What is needed is a verbatim copy of the data, minus the pictures.

Data extracts section start

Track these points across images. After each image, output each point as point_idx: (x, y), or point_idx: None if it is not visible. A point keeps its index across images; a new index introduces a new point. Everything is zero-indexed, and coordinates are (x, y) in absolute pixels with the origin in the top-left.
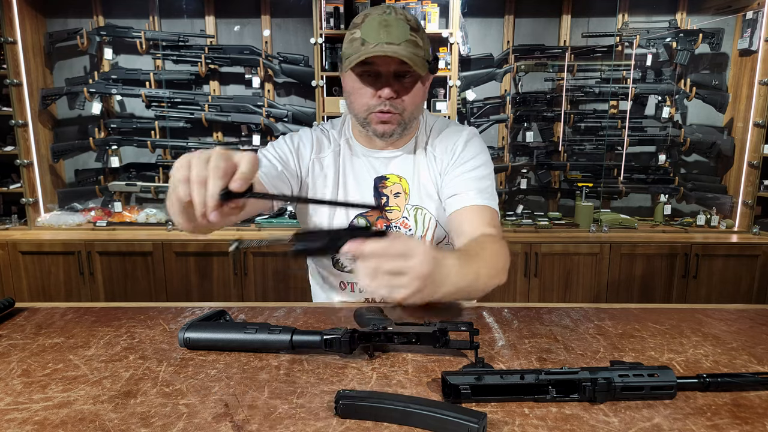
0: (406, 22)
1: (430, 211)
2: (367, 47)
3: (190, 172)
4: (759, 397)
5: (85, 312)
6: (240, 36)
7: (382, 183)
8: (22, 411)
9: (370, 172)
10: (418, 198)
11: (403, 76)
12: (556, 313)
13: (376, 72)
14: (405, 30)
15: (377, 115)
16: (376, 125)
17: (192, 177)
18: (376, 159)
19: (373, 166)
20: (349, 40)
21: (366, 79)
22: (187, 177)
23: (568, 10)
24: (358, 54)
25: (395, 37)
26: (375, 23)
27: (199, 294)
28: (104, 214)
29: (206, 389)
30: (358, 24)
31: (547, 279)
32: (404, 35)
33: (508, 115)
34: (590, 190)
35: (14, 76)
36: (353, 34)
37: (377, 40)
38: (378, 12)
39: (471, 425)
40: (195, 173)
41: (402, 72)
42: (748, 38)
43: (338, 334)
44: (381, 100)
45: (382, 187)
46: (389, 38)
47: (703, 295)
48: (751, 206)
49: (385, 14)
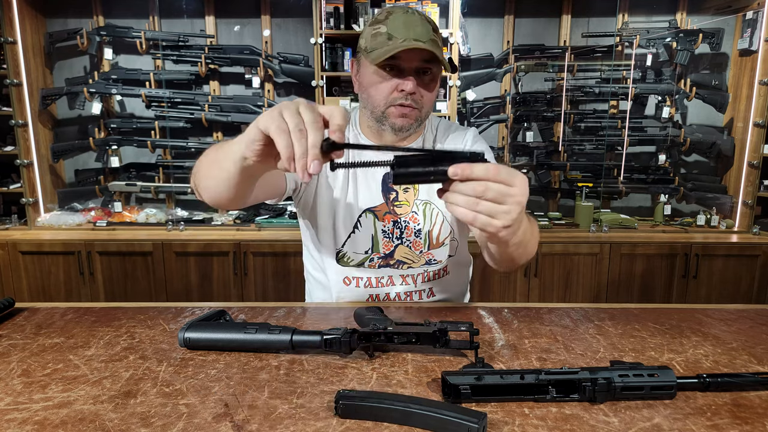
0: (428, 23)
1: (438, 207)
2: (396, 42)
3: (286, 123)
4: (759, 397)
5: (85, 312)
6: (240, 36)
7: None
8: (22, 411)
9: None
10: (427, 193)
11: (424, 73)
12: (556, 313)
13: (399, 67)
14: (428, 30)
15: (397, 108)
16: (395, 119)
17: (291, 127)
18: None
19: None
20: (373, 35)
21: (388, 74)
22: (285, 128)
23: (568, 10)
24: (387, 48)
25: (421, 34)
26: (401, 20)
27: (199, 294)
28: (104, 214)
29: (206, 389)
30: (382, 20)
31: (547, 279)
32: (428, 34)
33: (508, 115)
34: (590, 190)
35: (14, 76)
36: (377, 29)
37: (405, 35)
38: (401, 11)
39: (471, 425)
40: (294, 124)
41: (424, 69)
42: (748, 38)
43: (338, 334)
44: (403, 94)
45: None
46: (416, 35)
47: (703, 295)
48: (751, 206)
49: (409, 14)
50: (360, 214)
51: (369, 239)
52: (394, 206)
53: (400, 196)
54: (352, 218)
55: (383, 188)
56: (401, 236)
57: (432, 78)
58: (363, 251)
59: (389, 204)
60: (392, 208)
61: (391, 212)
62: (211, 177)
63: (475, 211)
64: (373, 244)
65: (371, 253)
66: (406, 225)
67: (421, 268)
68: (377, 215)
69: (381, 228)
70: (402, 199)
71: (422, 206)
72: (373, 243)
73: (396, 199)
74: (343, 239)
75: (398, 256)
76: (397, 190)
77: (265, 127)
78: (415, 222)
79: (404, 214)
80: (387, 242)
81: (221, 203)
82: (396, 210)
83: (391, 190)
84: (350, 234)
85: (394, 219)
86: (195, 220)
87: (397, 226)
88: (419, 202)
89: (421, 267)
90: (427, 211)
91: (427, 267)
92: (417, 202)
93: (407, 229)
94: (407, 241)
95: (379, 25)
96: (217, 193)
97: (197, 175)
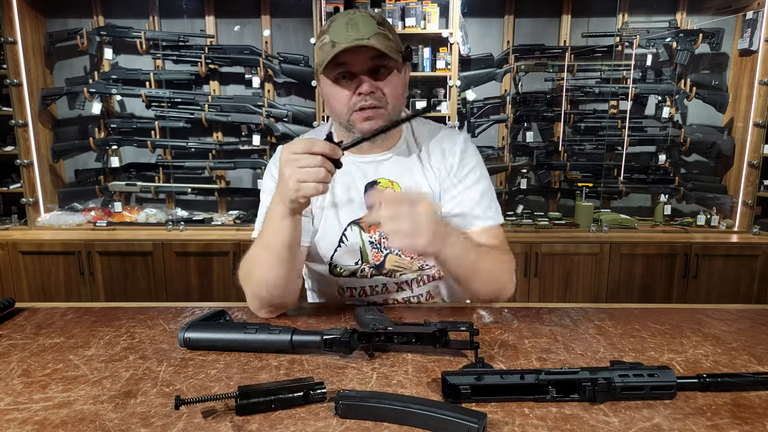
0: (371, 18)
1: None
2: (338, 47)
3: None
4: (759, 397)
5: (85, 312)
6: (240, 36)
7: (373, 188)
8: (22, 411)
9: (360, 178)
10: None
11: (377, 70)
12: (556, 313)
13: (350, 72)
14: (372, 25)
15: (359, 113)
16: (362, 123)
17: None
18: (364, 164)
19: (363, 171)
20: (320, 47)
21: (342, 81)
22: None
23: (568, 10)
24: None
25: (363, 32)
26: (342, 24)
27: (199, 294)
28: (104, 214)
29: (206, 389)
30: (326, 30)
31: (547, 279)
32: (372, 30)
33: (508, 115)
34: (590, 190)
35: (14, 76)
36: (323, 40)
37: (346, 38)
38: (343, 16)
39: (471, 425)
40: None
41: (376, 67)
42: (748, 38)
43: (338, 334)
44: (361, 96)
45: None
46: (358, 34)
47: (703, 295)
48: (751, 206)
49: (350, 14)
50: (345, 227)
51: (357, 251)
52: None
53: None
54: (338, 232)
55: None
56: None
57: (388, 72)
58: (353, 263)
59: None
60: None
61: None
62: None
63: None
64: (362, 256)
65: (362, 264)
66: None
67: (415, 273)
68: (362, 227)
69: (368, 239)
70: None
71: None
72: (362, 254)
73: None
74: (331, 253)
75: (389, 266)
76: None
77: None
78: None
79: None
80: (376, 252)
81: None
82: None
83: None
84: (336, 248)
85: (380, 229)
86: (195, 220)
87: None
88: None
89: (415, 273)
90: None
91: (421, 272)
92: None
93: None
94: (396, 249)
95: (324, 35)
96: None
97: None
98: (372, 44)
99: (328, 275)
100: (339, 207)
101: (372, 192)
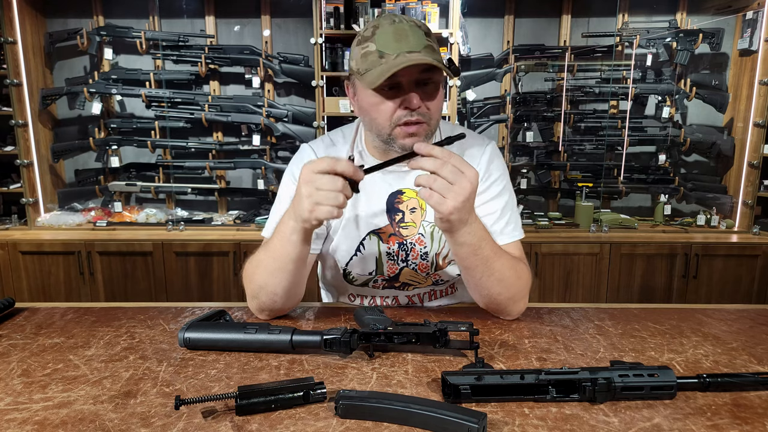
0: (418, 28)
1: None
2: (389, 59)
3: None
4: (759, 397)
5: (85, 312)
6: (240, 36)
7: (397, 198)
8: (22, 411)
9: (384, 187)
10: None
11: (425, 83)
12: (556, 313)
13: (396, 83)
14: (421, 36)
15: (403, 128)
16: (404, 139)
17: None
18: (391, 173)
19: (387, 180)
20: (363, 55)
21: (387, 93)
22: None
23: (568, 10)
24: (382, 68)
25: (414, 45)
26: (389, 33)
27: (199, 294)
28: (104, 214)
29: (206, 389)
30: (370, 37)
31: (547, 279)
32: (422, 42)
33: (508, 115)
34: (590, 190)
35: (14, 76)
36: (366, 48)
37: (397, 50)
38: (387, 22)
39: (471, 425)
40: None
41: (424, 80)
42: (748, 38)
43: (338, 334)
44: (407, 111)
45: (397, 202)
46: (409, 47)
47: (703, 295)
48: (751, 206)
49: (396, 23)
50: (364, 236)
51: (373, 261)
52: (399, 227)
53: (407, 217)
54: (356, 241)
55: (388, 209)
56: (407, 258)
57: (435, 87)
58: (368, 272)
59: (394, 225)
60: (398, 230)
61: (397, 234)
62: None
63: (431, 189)
64: (377, 266)
65: (375, 275)
66: (412, 247)
67: (428, 287)
68: (381, 237)
69: (385, 250)
70: (408, 221)
71: (429, 228)
72: (377, 265)
73: (402, 221)
74: (347, 260)
75: (403, 279)
76: (403, 210)
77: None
78: (422, 245)
79: (410, 236)
80: (392, 265)
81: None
82: (402, 231)
83: (396, 211)
84: (353, 256)
85: (399, 241)
86: (195, 220)
87: (403, 248)
88: (426, 224)
89: (428, 287)
90: (435, 234)
91: (434, 287)
92: (424, 223)
93: (413, 252)
94: (413, 263)
95: (368, 42)
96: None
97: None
98: (427, 60)
99: (342, 281)
100: (360, 216)
101: None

Data extracts section end

### [Finished exercise]
Track these points across images. After each image, output each point as point_idx: (x, y), or point_idx: None if it is not visible. A point keeps its index across images; a new index introduces a new point. Everything is zero-indexed, and coordinates are (x, y) in absolute pixels with the origin in the top-left.
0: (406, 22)
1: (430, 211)
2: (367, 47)
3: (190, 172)
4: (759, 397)
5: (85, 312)
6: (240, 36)
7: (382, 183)
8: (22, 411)
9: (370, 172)
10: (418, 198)
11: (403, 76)
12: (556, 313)
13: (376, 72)
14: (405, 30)
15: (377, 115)
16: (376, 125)
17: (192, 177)
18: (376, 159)
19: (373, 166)
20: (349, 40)
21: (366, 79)
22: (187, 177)
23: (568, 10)
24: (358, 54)
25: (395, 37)
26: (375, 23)
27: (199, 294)
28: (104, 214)
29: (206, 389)
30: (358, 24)
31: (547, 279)
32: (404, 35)
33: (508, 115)
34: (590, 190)
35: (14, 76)
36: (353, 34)
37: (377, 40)
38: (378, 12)
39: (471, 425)
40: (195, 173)
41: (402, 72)
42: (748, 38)
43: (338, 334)
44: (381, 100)
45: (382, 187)
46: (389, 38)
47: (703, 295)
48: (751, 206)
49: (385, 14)
0: (428, 23)
1: (438, 207)
2: (396, 42)
3: (286, 123)
4: (759, 397)
5: (85, 312)
6: (240, 36)
7: None
8: (22, 411)
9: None
10: (427, 193)
11: (424, 73)
12: (556, 313)
13: (399, 67)
14: (428, 30)
15: (397, 108)
16: (395, 119)
17: (291, 127)
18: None
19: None
20: (373, 35)
21: (388, 74)
22: (285, 128)
23: (568, 10)
24: (387, 48)
25: (421, 34)
26: (401, 20)
27: (199, 294)
28: (104, 214)
29: (206, 389)
30: (382, 20)
31: (547, 279)
32: (428, 34)
33: (508, 115)
34: (590, 190)
35: (14, 76)
36: (377, 29)
37: (405, 35)
38: (401, 11)
39: (471, 425)
40: (294, 124)
41: (424, 69)
42: (748, 38)
43: (338, 334)
44: (403, 94)
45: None
46: (416, 35)
47: (703, 295)
48: (751, 206)
49: (409, 14)
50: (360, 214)
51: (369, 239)
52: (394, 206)
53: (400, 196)
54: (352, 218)
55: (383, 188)
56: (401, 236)
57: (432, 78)
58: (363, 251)
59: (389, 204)
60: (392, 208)
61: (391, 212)
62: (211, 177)
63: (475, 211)
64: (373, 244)
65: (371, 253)
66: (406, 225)
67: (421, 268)
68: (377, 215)
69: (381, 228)
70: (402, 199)
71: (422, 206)
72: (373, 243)
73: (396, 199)
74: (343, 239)
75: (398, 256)
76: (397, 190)
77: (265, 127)
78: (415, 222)
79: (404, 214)
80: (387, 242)
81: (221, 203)
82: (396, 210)
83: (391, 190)
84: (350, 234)
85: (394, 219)
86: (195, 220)
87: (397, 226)
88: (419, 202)
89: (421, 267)
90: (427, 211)
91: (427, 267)
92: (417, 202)
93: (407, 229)
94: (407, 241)
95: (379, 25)
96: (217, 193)
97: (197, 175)
0: (371, 18)
1: None
2: (338, 47)
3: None
4: (759, 397)
5: (85, 312)
6: (240, 36)
7: (373, 188)
8: (22, 411)
9: (360, 178)
10: None
11: (377, 70)
12: (556, 313)
13: (350, 72)
14: (372, 25)
15: (359, 113)
16: (362, 123)
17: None
18: (364, 164)
19: (363, 171)
20: (320, 47)
21: (342, 81)
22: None
23: (568, 10)
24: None
25: (363, 32)
26: (342, 24)
27: (199, 294)
28: (104, 214)
29: (206, 389)
30: (326, 30)
31: (547, 279)
32: (372, 30)
33: (508, 115)
34: (590, 190)
35: (14, 76)
36: (323, 40)
37: (346, 38)
38: (343, 16)
39: (471, 425)
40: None
41: (376, 67)
42: (748, 38)
43: (338, 334)
44: (361, 96)
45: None
46: (358, 34)
47: (703, 295)
48: (751, 206)
49: (350, 14)
50: (345, 227)
51: (357, 251)
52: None
53: None
54: (338, 232)
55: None
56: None
57: (388, 72)
58: (353, 263)
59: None
60: None
61: None
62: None
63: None
64: (362, 256)
65: (362, 264)
66: None
67: (415, 273)
68: (362, 227)
69: (368, 239)
70: None
71: None
72: (362, 254)
73: None
74: (331, 253)
75: (389, 266)
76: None
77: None
78: None
79: None
80: (376, 252)
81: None
82: None
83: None
84: (336, 248)
85: (380, 229)
86: (195, 220)
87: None
88: None
89: (415, 273)
90: None
91: (421, 272)
92: None
93: None
94: (396, 249)
95: (324, 35)
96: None
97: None
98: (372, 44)
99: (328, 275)
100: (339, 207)
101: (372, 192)
0: (418, 28)
1: None
2: (389, 59)
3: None
4: (759, 397)
5: (85, 312)
6: (240, 36)
7: (397, 198)
8: (22, 411)
9: (384, 187)
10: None
11: (425, 83)
12: (556, 313)
13: (396, 83)
14: (421, 36)
15: (403, 128)
16: (404, 139)
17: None
18: (391, 173)
19: (387, 180)
20: (363, 55)
21: (387, 93)
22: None
23: (568, 10)
24: (382, 68)
25: (414, 45)
26: (389, 33)
27: (199, 294)
28: (104, 214)
29: (206, 389)
30: (370, 37)
31: (547, 279)
32: (422, 42)
33: (508, 115)
34: (590, 190)
35: (14, 76)
36: (366, 48)
37: (397, 50)
38: (387, 22)
39: (471, 425)
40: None
41: (424, 80)
42: (748, 38)
43: (338, 334)
44: (407, 111)
45: (397, 202)
46: (409, 47)
47: (703, 295)
48: (751, 206)
49: (396, 23)
50: (364, 236)
51: (373, 261)
52: (399, 227)
53: (407, 217)
54: (356, 241)
55: (388, 209)
56: (407, 258)
57: (435, 87)
58: (368, 272)
59: (394, 225)
60: (398, 230)
61: (397, 234)
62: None
63: (431, 189)
64: (377, 266)
65: (375, 275)
66: (412, 247)
67: (428, 287)
68: (381, 237)
69: (385, 250)
70: (408, 221)
71: (429, 228)
72: (377, 265)
73: (402, 221)
74: (347, 260)
75: (403, 279)
76: (403, 210)
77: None
78: (422, 245)
79: (410, 236)
80: (392, 265)
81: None
82: (402, 231)
83: (396, 211)
84: (353, 256)
85: (399, 241)
86: (195, 220)
87: (403, 248)
88: (426, 224)
89: (428, 287)
90: (435, 234)
91: (434, 287)
92: (424, 223)
93: (413, 252)
94: (413, 263)
95: (368, 42)
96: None
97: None
98: (427, 60)
99: (342, 281)
100: (360, 216)
101: None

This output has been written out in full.